SAIS Explainer Series: Impeachment
The new SAIS Observer Explainer Series aims to help SAIS students understand the most complex issues of the day. No politics — just the facts.
November 12, 2019
By: Ryan Grace
On September 24, Speaker of the House Nancy Pelosi announced an impeachment inquiry into President Donald Trump. The impetus for this move was a whistleblower report from within the intelligence community detailing a phone call between Trump and Ukrainian President Volodymyr Zelensky. Democrats have alleged that President Trump threatened to withhold U.S. military aid to Ukraine unless Zelensky agreed to open an investigation into the business dealings of Hunter Biden, son of Democratic presidential candidate Joe Biden.
Congressional efforts to investigate this affair, led by House Intelligence Committee Chairman Adam Schiff, have thus far relied on various State Department and government officials’ testimony regarding the President’s actions. The focus of the investigation revolves around a few central questions:
- Did the White House make a meeting between Trump and Zelensky conditional on Ukraine launching investigations into Hunter Biden?
- Did Ukraine have reason to believe that military aid was being withheld unless Ukraine initiated the investigations requested by Trump?
- Has there been a cover-up of the basic facts of Trump’s conduct?

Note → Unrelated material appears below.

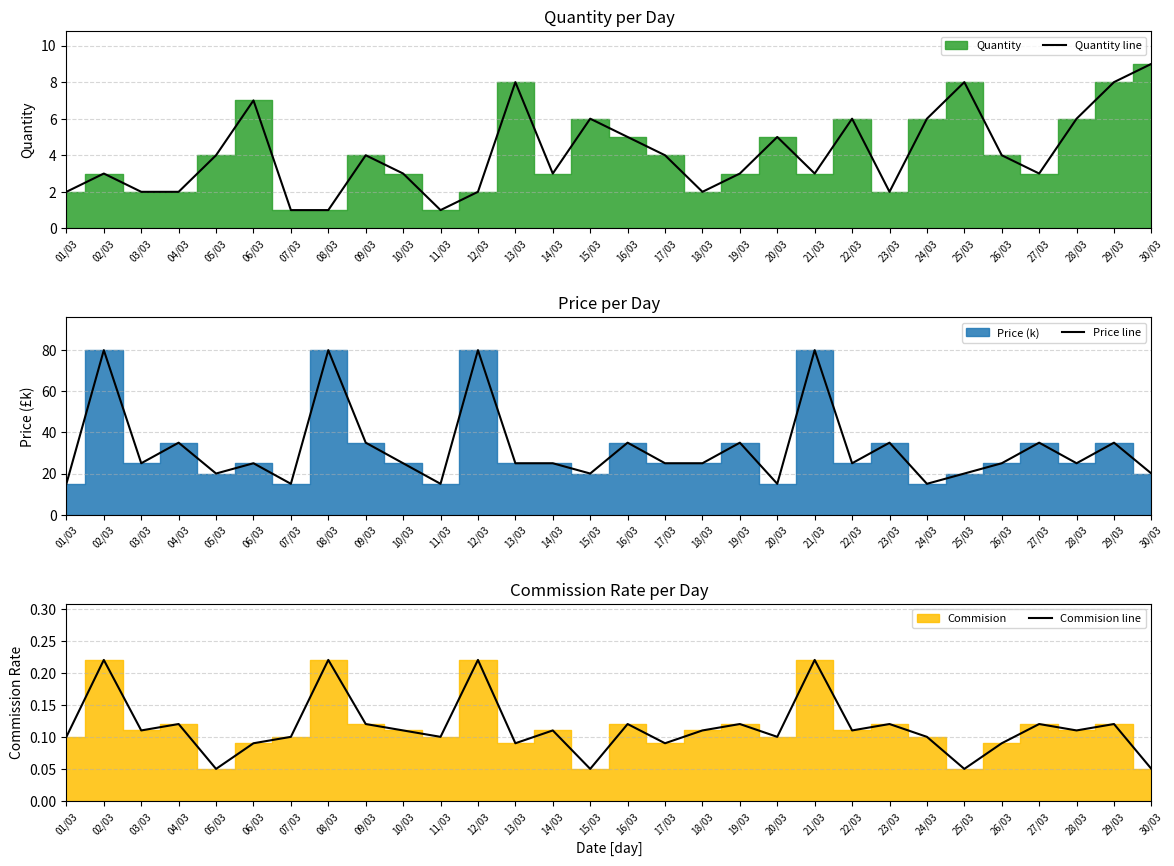

At which label does Price line reach its minimum?

01/03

The White House has repeatedly attempted to stymie the Congressional investigation, seeking to prevent various officials, among them Ambassador to the European Union Gordon Sondland and White House Counsel Don McGahn, from testifying. As more details of the scheme to discredit the Bidens come to light, Trump has taken to Twitter to call the investigation’s legitimacy into question and accuse the Democrats of leading “compromised kangaroo courts.” Public impeachment hearings have already begun, and with them a deluge of media coverage. It is easy to be overwhelmed by all of this information. As such, here are some key elements you should know about the process:
Impeachment is the legal mechanism by which Congress can remove a president from power should lawmakers decide the president has committed “treason, bribery, or other high crimes and misdemeanors.” It is important to note that the phrase “high crimes and misdemeanors” does not necessarily relate to illegal behavior. Rather, it is commonly understood as being in reference to violations of the president’s oath of office. Historically, the only two U.S. presidents have ever been impeached — Andrew Johnson in 1868 and Bill Clinton in 1998 — were ultimately acquitted and completed their terms in office. Amidst the Watergate scandal in 1974, Richard Nixon resigned prior to official impeachment proceedings.
Impeachment proceedings begin with the Speaker of the House declaring an inquiry, as Pelosi did in September. The House then organizes a commission to investigate the president and drafts a list of accusations, known as articles of impeachment. If a simple majority in the House votes “yes” on any of the proposed articles the Senate must then form a trial body presided over by the Chief Justice of the Supreme Court. In the resulting trial, the president is removed from office only if two-thirds of the Senate vote to convict.
Pelosi’s announcement of an impeachment inquiry followed months of Democratic lawmakers pushing for Congressional action. With roughly a year before the 2020 election, and just a few months ahead of the first caucuses, the inquiry’s timing introduces a variety of complications. According to SAIS Professor Steven Schneebaum, “time is not on the Democrats’ side,” as they would likely want to finish the proceedings by December of 2019. If the trial were to drag on into 2020, presidential hopefuls currently in the Senate would need to serve as jurors in the case, distracting them from early caucuses in Iowa and New Hampshire.
Furthermore, a lengthy trial, or one that accuses the President of a laundry list of offenses, may have the effect of turning public opinion in favor of the president. Trump and his supporters have tended to promote a narrative of victimization, in which Democrats have subjected him to constant “witch-hunts.” As such, Democrats face a dilemma in deciding the scope and substance of the investigation. “The broader the net they cast, the more it looks like they are victimizing him,” explained Schneebaum. Efforts to go beyond the Ukraine investigation, which could result in a more damning case against President Trump, also run the risk of galvanizing his supporters and swaying impeachment votes.
Through the coming weeks, Congressional Democrats’ plans for impeachment will gradually become clear to the public. For now, we can be confident that the road to 2020 will be one full of dramatic twists and turns.
Editor’s Note: December 18th the House of Representatives passed two articles of impeachment, making Donald Trump the third president to be impeached. The first article, “abuse of power,” passed by a simple majority (230-197-1) along party lines. The second article, “obstruction of congress,” also passed in a similar manner down the political aisle (229-198-1). In 2020 the impeachment will move to a trial in the Senate, where a two-thirds majority vote is needed to remove the president from office. At the time of publication, Nancy Pelosi, the Speaker of the House, intends to delay the trial until an agreement can be made with Senate Republicans regarding the nature of the trial and the approved list of witnesses to testify.